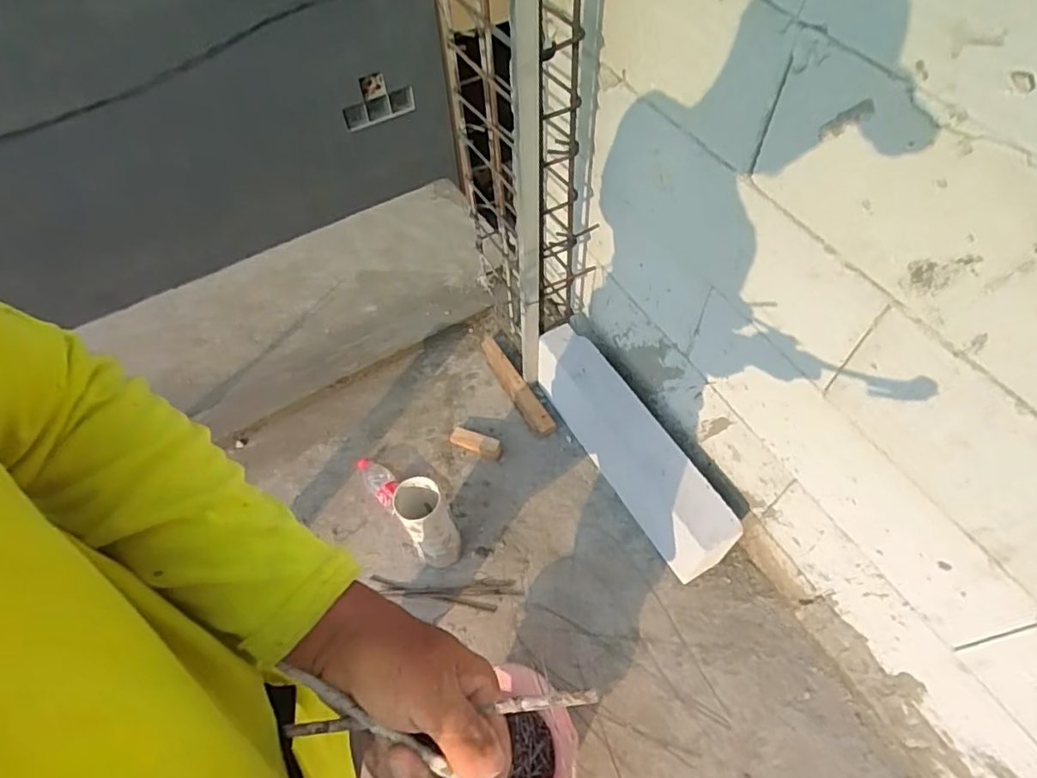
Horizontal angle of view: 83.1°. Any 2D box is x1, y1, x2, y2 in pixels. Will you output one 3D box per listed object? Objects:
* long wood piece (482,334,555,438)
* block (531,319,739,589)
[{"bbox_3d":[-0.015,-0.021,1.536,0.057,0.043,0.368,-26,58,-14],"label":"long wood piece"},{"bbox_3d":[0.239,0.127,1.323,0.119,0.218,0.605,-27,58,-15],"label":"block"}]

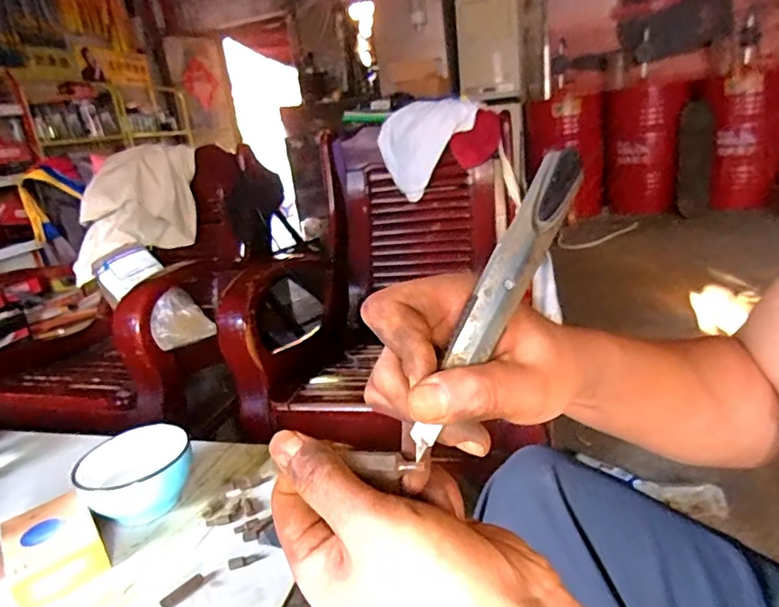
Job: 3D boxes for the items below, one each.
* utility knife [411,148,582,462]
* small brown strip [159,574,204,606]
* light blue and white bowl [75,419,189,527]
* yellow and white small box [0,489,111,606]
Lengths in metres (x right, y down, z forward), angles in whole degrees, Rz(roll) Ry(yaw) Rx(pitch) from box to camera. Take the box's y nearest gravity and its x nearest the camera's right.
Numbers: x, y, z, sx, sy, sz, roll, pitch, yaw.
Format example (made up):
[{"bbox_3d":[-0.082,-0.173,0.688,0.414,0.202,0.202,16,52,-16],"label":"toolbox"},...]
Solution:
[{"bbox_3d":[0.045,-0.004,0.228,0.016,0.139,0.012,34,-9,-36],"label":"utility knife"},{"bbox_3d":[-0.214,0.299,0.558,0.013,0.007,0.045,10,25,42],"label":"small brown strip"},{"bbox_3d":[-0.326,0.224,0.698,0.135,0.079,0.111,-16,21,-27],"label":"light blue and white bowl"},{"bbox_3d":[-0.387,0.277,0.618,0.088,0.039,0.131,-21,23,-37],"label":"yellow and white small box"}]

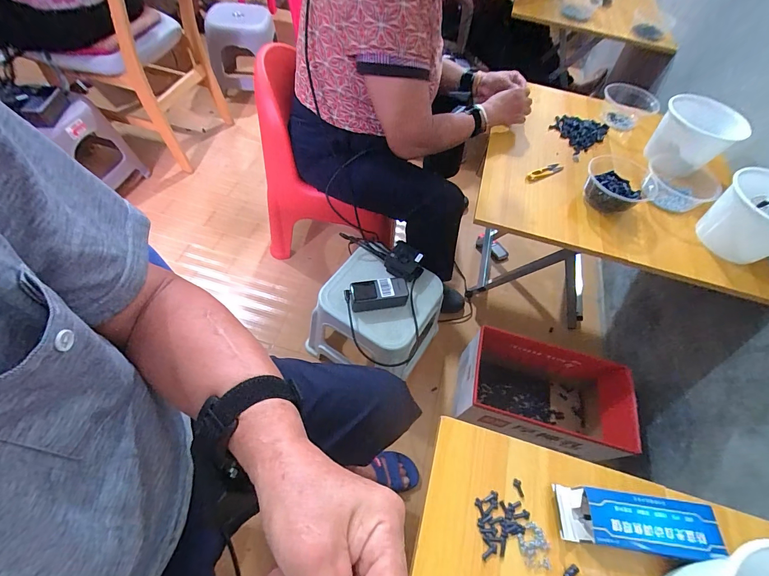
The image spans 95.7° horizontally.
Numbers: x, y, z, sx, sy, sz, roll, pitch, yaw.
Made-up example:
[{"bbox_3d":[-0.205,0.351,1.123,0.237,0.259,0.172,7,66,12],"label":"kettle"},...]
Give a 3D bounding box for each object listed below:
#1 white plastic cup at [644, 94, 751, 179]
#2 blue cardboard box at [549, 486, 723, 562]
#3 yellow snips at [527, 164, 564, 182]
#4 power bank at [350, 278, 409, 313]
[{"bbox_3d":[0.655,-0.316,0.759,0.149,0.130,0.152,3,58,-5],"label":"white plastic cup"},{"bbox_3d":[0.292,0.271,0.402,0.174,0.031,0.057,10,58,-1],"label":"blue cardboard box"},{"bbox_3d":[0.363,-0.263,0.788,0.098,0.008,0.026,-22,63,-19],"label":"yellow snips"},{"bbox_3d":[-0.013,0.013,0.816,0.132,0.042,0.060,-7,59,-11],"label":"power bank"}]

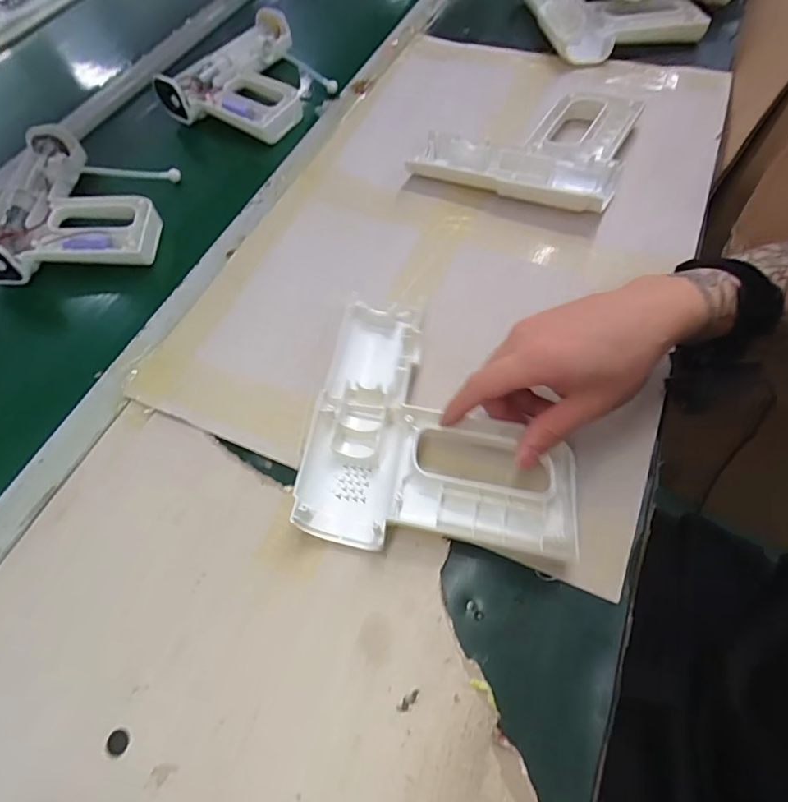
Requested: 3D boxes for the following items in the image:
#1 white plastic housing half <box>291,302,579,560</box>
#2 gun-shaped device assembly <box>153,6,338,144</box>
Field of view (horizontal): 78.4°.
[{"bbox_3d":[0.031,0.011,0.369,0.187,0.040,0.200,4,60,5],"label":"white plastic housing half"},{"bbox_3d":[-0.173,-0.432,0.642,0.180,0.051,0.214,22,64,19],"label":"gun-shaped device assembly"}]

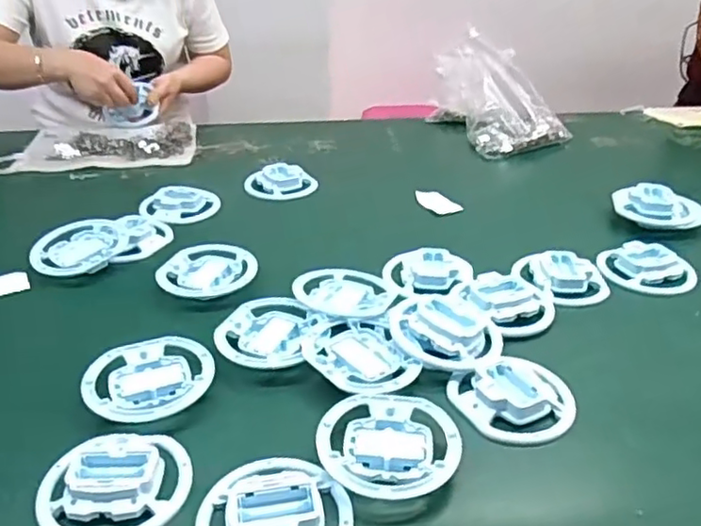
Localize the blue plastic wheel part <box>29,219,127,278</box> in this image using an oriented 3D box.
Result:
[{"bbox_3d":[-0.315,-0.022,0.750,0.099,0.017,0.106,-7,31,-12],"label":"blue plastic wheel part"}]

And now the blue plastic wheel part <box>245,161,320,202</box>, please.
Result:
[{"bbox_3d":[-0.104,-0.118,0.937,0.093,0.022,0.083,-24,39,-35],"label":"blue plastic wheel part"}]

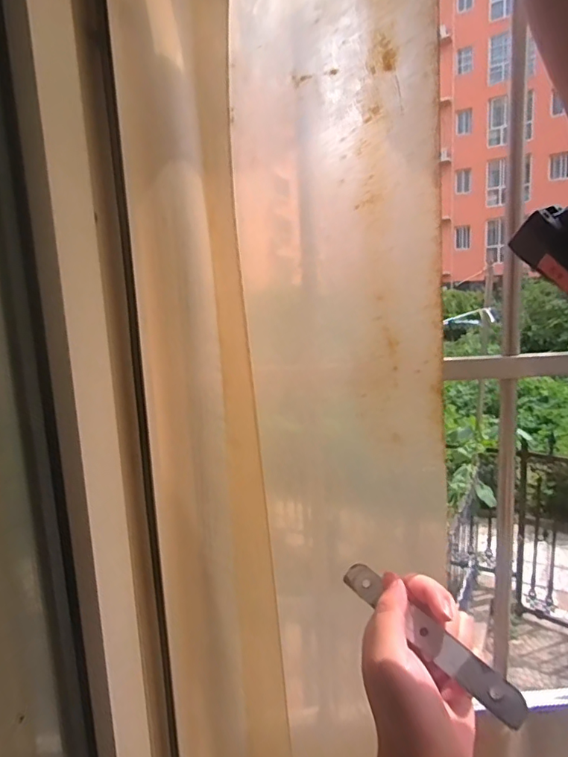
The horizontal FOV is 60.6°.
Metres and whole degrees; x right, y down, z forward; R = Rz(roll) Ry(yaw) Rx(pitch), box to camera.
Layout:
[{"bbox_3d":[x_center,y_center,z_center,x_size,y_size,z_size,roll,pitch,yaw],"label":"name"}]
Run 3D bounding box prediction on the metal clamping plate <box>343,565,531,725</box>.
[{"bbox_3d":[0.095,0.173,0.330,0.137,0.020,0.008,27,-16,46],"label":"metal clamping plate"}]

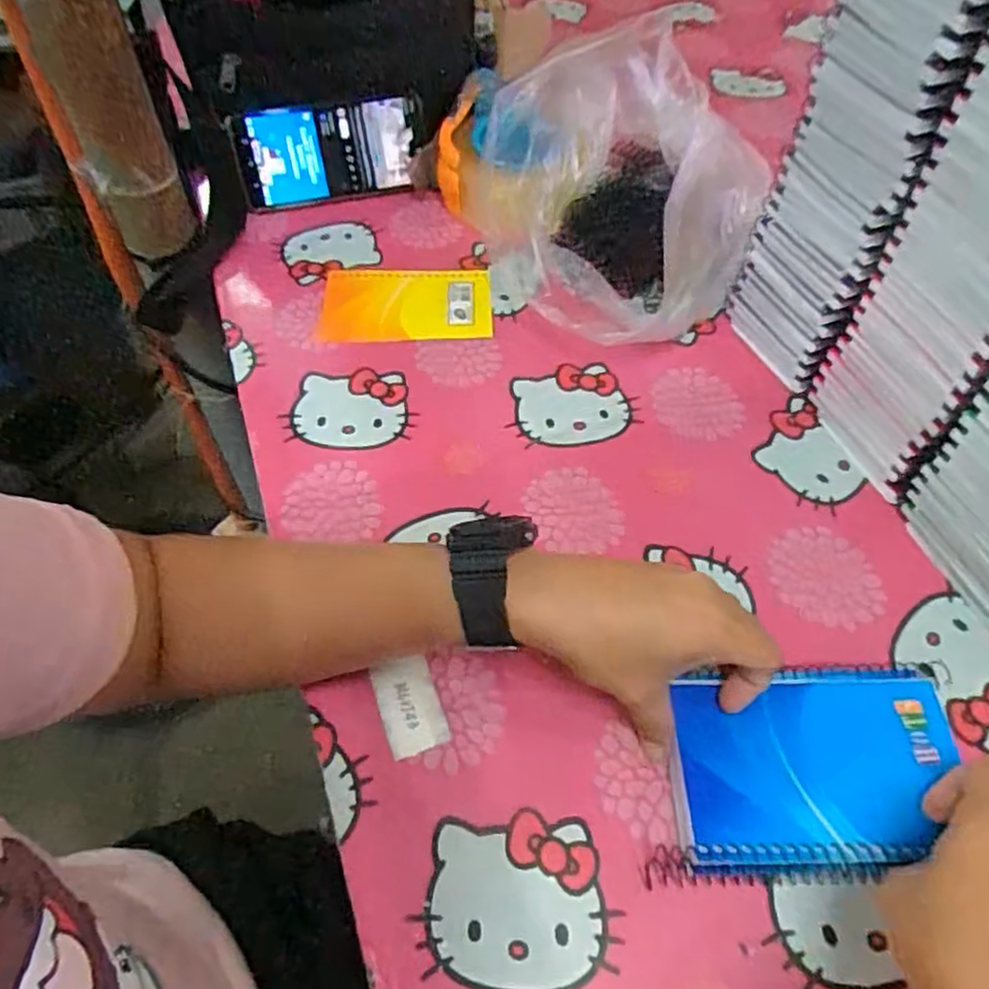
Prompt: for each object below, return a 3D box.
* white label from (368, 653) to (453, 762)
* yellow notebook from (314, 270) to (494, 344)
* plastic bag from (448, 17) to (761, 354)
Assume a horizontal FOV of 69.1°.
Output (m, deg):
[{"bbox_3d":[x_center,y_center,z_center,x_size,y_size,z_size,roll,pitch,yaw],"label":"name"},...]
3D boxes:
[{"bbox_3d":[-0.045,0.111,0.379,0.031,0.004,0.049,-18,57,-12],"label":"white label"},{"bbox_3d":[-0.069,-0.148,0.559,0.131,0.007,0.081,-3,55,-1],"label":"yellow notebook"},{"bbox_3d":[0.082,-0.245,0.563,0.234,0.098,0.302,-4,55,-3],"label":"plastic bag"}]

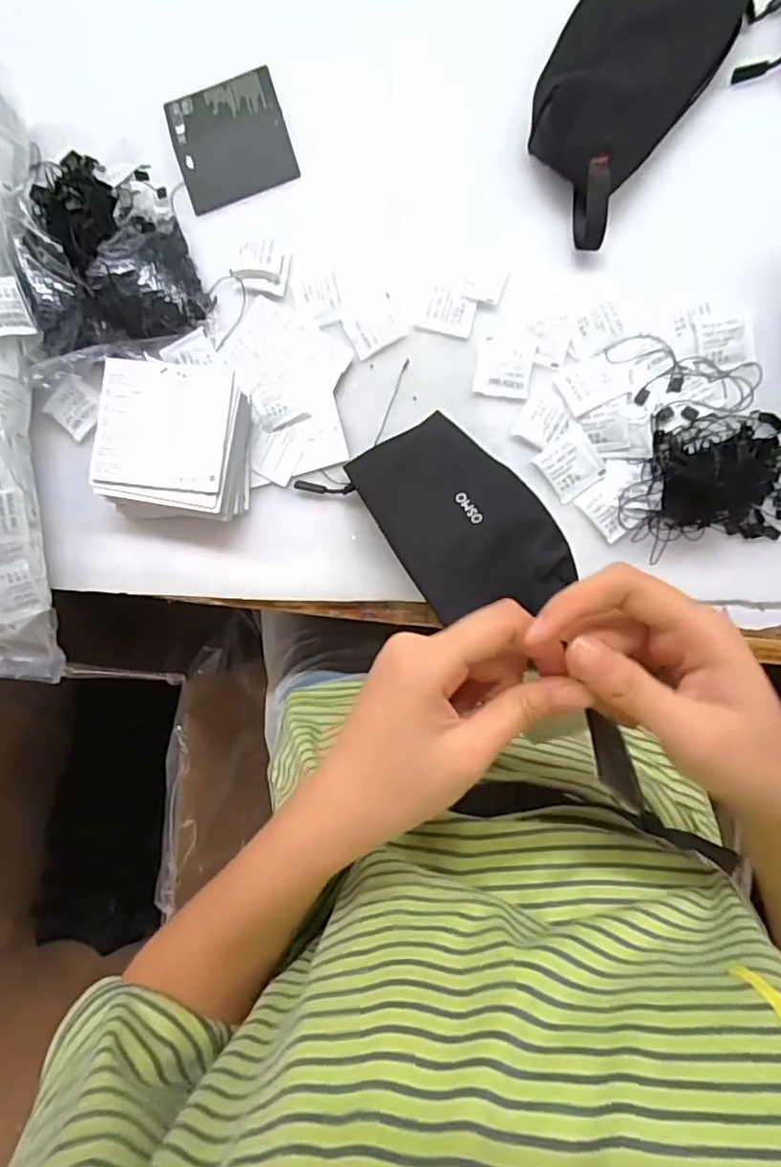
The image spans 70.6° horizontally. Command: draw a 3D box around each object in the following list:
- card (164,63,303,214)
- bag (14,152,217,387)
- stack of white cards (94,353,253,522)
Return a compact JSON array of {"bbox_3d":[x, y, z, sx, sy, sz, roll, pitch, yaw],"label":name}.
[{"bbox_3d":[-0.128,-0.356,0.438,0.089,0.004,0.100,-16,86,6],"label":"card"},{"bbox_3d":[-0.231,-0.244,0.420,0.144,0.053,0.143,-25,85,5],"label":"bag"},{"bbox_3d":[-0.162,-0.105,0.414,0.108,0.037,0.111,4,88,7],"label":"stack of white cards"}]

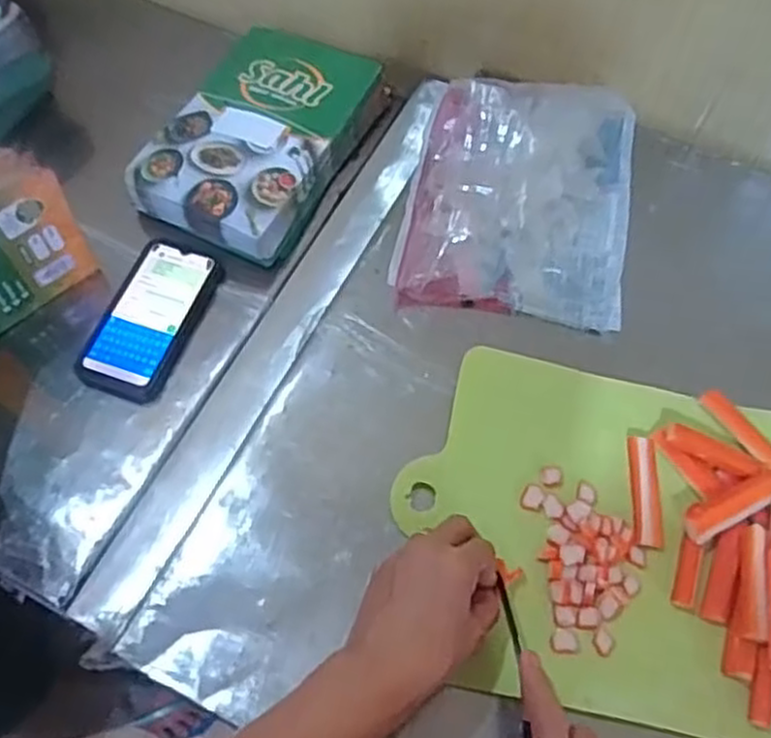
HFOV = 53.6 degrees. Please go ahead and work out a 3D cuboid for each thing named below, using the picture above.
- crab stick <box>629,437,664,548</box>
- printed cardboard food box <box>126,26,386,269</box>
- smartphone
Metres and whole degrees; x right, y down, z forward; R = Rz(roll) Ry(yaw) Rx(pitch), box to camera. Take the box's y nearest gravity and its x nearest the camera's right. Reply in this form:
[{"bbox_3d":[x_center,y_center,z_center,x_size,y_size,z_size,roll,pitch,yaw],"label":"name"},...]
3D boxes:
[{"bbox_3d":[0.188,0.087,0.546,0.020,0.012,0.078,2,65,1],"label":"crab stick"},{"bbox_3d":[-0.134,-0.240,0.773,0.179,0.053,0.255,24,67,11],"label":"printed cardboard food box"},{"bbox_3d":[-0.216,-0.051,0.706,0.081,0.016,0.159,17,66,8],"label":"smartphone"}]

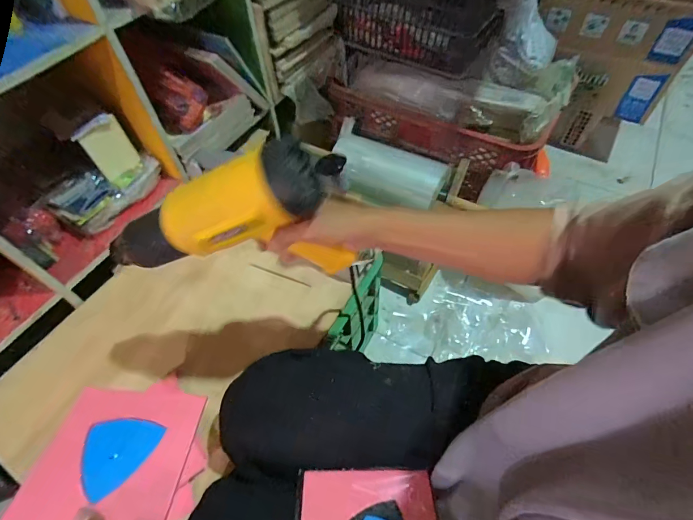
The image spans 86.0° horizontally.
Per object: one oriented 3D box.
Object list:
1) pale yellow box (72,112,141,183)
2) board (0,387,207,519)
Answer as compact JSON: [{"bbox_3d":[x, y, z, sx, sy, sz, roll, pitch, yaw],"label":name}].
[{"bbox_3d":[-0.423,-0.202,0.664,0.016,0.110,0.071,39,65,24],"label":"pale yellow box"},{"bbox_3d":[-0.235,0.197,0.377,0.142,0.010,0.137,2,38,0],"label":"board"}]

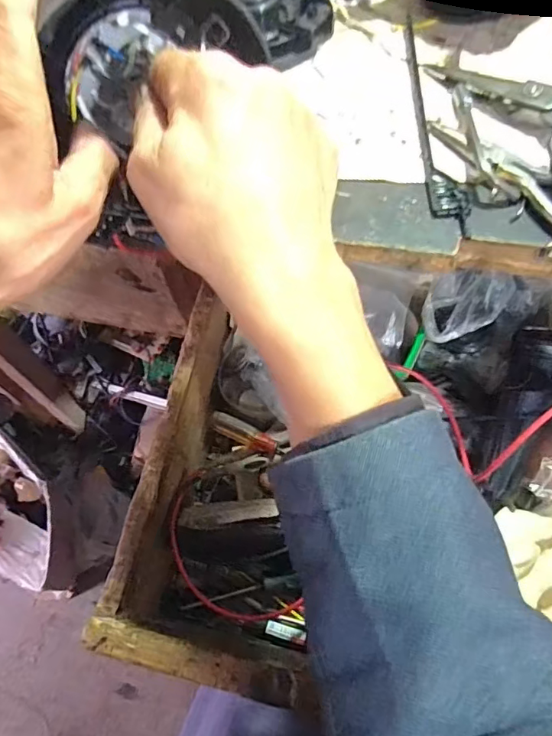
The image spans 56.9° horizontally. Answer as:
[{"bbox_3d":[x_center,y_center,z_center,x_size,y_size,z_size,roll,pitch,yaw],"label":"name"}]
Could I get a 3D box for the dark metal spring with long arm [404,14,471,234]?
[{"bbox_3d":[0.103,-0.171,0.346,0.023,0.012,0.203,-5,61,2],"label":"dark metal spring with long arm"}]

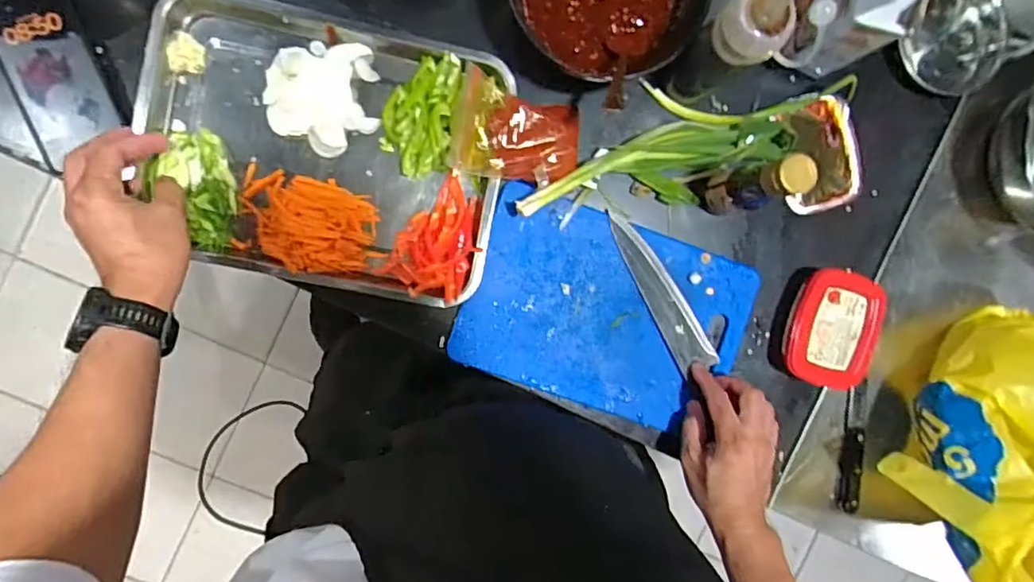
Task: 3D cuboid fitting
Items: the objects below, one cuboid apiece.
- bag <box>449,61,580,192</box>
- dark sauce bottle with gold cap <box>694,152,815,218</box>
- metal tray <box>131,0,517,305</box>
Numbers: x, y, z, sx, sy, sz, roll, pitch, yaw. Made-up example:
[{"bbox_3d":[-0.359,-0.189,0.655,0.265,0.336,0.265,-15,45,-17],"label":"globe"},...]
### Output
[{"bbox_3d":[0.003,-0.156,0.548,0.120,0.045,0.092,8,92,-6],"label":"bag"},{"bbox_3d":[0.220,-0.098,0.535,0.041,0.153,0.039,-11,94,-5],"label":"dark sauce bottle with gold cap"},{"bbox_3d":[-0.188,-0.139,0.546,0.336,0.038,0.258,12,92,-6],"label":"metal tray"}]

**Exercise brief:** Using the records above, repeat exactly the run of lines that starts with the line with "1) pale yellow box (72,112,141,183)" and goes on through the line with "- metal tray <box>131,0,517,305</box>"; omit each picture.

**Response for this exercise:**
1) pale yellow box (72,112,141,183)
2) board (0,387,207,519)
Answer as compact JSON: [{"bbox_3d":[x, y, z, sx, sy, sz, roll, pitch, yaw],"label":name}].
[{"bbox_3d":[-0.423,-0.202,0.664,0.016,0.110,0.071,39,65,24],"label":"pale yellow box"},{"bbox_3d":[-0.235,0.197,0.377,0.142,0.010,0.137,2,38,0],"label":"board"}]

The image spans 56.9° horizontally. Answer as:
[{"bbox_3d":[x_center,y_center,z_center,x_size,y_size,z_size,roll,pitch,yaw],"label":"name"}]
Could I get a 3D box for the dark metal spring with long arm [404,14,471,234]?
[{"bbox_3d":[0.103,-0.171,0.346,0.023,0.012,0.203,-5,61,2],"label":"dark metal spring with long arm"}]

Task: 3D cuboid fitting
Items: the objects below, one cuboid apiece.
- bag <box>449,61,580,192</box>
- dark sauce bottle with gold cap <box>694,152,815,218</box>
- metal tray <box>131,0,517,305</box>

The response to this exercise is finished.